* **Texte à examiner**:
***

L’entrée de Jésus à Jérusalem (Mt 21.26)

Dimanche des Rameaux et de la Passion | Année A

L’entrée messianique de Jésus à Jérusalem, appelée communément le jour des Rameaux, est au centre des Évangiles. Vous vous rappelez cette scène. Jésus descend du Mont des Oliviers. Il a devant lui toute la ville de Jérusalem et en particulier le Temple, dont la splendeur éclate au soleil. Et il pleure sur cette ville, dont il prévoit la ruine et l’entière destruction.

Homélie, Lausanne,
Dimanche des Rameaux et de la Passion, 1966.

***

* **Lignes de données**:
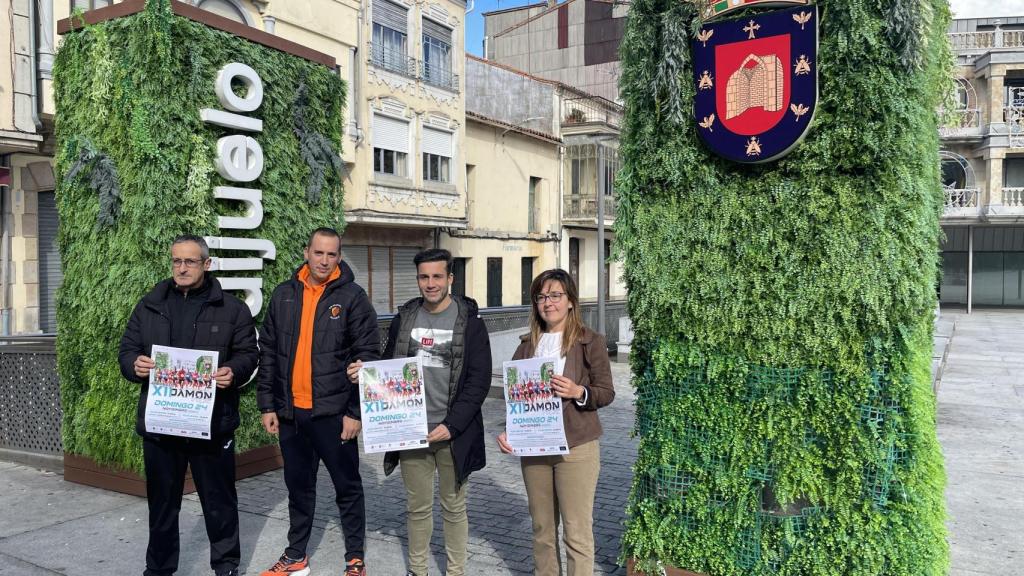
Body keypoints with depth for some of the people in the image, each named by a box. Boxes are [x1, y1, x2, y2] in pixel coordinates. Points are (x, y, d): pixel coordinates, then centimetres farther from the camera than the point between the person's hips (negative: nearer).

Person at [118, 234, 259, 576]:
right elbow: (127, 350, 10)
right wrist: (135, 365, -13)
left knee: (219, 499, 9)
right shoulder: (149, 306, 9)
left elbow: (248, 353, 1)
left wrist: (233, 372, -20)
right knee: (162, 501, 14)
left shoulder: (231, 308, 1)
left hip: (212, 422, -2)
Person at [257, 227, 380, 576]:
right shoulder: (284, 294, 6)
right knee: (298, 486, 17)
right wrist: (267, 404, 6)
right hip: (290, 411, 4)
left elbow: (368, 357, -9)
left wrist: (356, 412, -12)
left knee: (347, 486, 8)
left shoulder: (352, 296, -6)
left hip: (333, 412, -4)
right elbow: (268, 353, 10)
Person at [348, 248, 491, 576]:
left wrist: (452, 425, -16)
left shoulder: (469, 320, -5)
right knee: (417, 508, 14)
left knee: (453, 507, 11)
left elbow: (479, 381, -9)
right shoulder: (404, 318, 6)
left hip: (452, 433, -3)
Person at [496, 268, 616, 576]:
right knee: (541, 527, 16)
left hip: (576, 447, -4)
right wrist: (507, 430, -3)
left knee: (577, 531, 2)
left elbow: (607, 392, -5)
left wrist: (578, 392, -23)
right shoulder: (527, 345, 8)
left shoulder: (590, 341, -5)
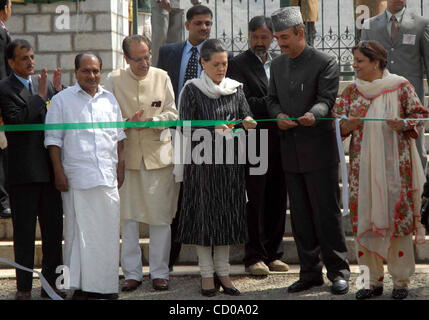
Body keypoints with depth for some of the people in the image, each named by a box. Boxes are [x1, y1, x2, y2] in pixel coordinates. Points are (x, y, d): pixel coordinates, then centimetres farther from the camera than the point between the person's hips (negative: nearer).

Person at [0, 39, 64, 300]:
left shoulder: (43, 83, 11)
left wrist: (58, 90, -4)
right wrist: (40, 96, -16)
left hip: (50, 168, 5)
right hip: (24, 171, -5)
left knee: (54, 229, 10)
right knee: (24, 231, 4)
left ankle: (52, 283, 21)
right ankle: (24, 288, 11)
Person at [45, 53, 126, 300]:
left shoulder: (109, 99, 14)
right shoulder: (62, 100, 3)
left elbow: (119, 137, 19)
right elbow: (53, 139, 0)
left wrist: (121, 168, 11)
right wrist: (59, 173, -6)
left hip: (107, 177, 3)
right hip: (76, 178, -3)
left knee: (107, 229, 3)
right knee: (79, 230, -3)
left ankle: (106, 284, 10)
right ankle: (81, 286, 3)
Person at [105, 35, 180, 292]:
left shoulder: (162, 77, 5)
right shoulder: (114, 80, 2)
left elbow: (173, 114, 4)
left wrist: (152, 120, -15)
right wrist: (128, 122, -16)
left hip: (158, 153, 0)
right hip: (127, 155, 0)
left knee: (160, 216, 1)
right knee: (128, 217, 3)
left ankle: (159, 272, 10)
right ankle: (132, 273, 12)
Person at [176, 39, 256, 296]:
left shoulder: (235, 89, 8)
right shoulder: (192, 90, -3)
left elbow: (246, 116, 6)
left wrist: (247, 123, -16)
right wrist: (213, 130, -21)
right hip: (203, 161, -3)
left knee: (228, 214, 6)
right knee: (204, 214, 0)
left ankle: (223, 271, 15)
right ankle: (207, 274, 8)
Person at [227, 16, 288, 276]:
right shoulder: (239, 64, -2)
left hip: (280, 140, 5)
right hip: (254, 144, -5)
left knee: (277, 200, 9)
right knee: (255, 200, -1)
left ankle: (273, 254, 18)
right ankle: (254, 257, 6)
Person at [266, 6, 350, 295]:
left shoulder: (325, 62, -6)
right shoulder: (278, 65, 13)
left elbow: (327, 98, -14)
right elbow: (272, 98, 17)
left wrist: (313, 114, -35)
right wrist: (278, 115, -6)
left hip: (319, 150, -6)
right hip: (291, 151, 6)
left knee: (327, 213, -3)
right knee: (300, 216, 10)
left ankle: (339, 271, 6)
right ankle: (310, 272, 19)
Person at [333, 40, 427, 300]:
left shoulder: (400, 86, 0)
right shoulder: (352, 91, 10)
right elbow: (338, 125, 10)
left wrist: (403, 124, -19)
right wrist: (347, 125, -13)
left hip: (394, 163, -4)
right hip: (363, 165, 4)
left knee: (397, 216, -3)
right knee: (365, 218, 2)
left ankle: (401, 280, 7)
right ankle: (374, 280, 12)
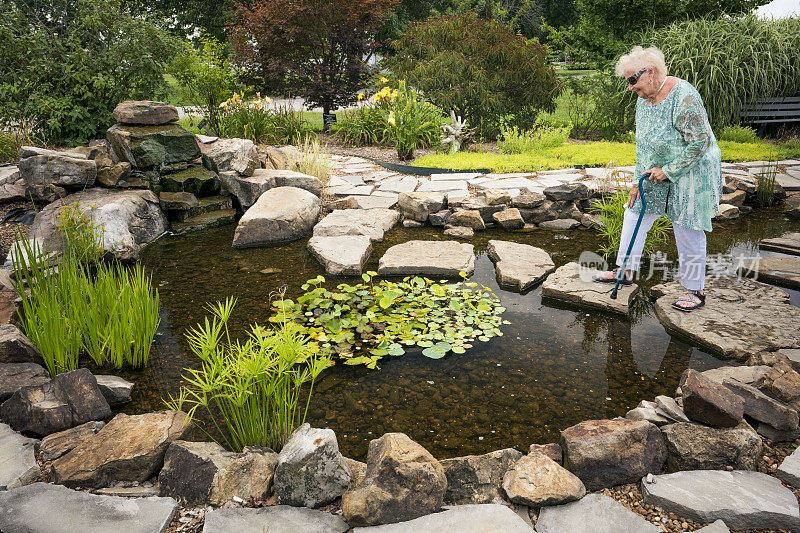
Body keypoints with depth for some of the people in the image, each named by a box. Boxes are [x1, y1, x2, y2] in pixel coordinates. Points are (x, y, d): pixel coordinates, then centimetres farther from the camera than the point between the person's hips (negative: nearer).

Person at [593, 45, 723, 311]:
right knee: (634, 213, 10)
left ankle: (696, 290, 16)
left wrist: (668, 170, -19)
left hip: (690, 173, -8)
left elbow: (699, 142, -23)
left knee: (688, 230, 0)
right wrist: (638, 179, 4)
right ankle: (626, 270, 25)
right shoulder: (644, 99, 2)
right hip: (658, 173, 8)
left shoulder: (683, 96, -25)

***

* **Consignes**:
1) Relevez tous les noms de lieux cités dans le texte à examiner, sans répéter ceux qui reviennent.
2) Dans les lignes de données, recopiez seulement la portion qui s'ouvre sur la ligne contenant "left ankle: (106, 284, 10)" et se ferme sur celle contenant "left hip: (158, 153, 0)", ces deux lignes comprises. Multipliez par 0,55 chaque coordonnée et chaque profondeur des points, arrondissez à l'entier (moitiés vers le haut) et laissez les autres lignes inchangées.

* **Réponses attendues**:
1) Jérusalem, Mont des Oliviers, Temple, Lausanne

2)
left ankle: (58, 156, 6)
right ankle: (45, 157, 2)
Person at [105, 35, 180, 292]:
left shoulder: (89, 42, 3)
right shoulder: (63, 44, 1)
left elbow: (95, 63, 2)
left wrist: (84, 66, -8)
right wrist: (70, 67, -9)
left hip: (87, 84, 0)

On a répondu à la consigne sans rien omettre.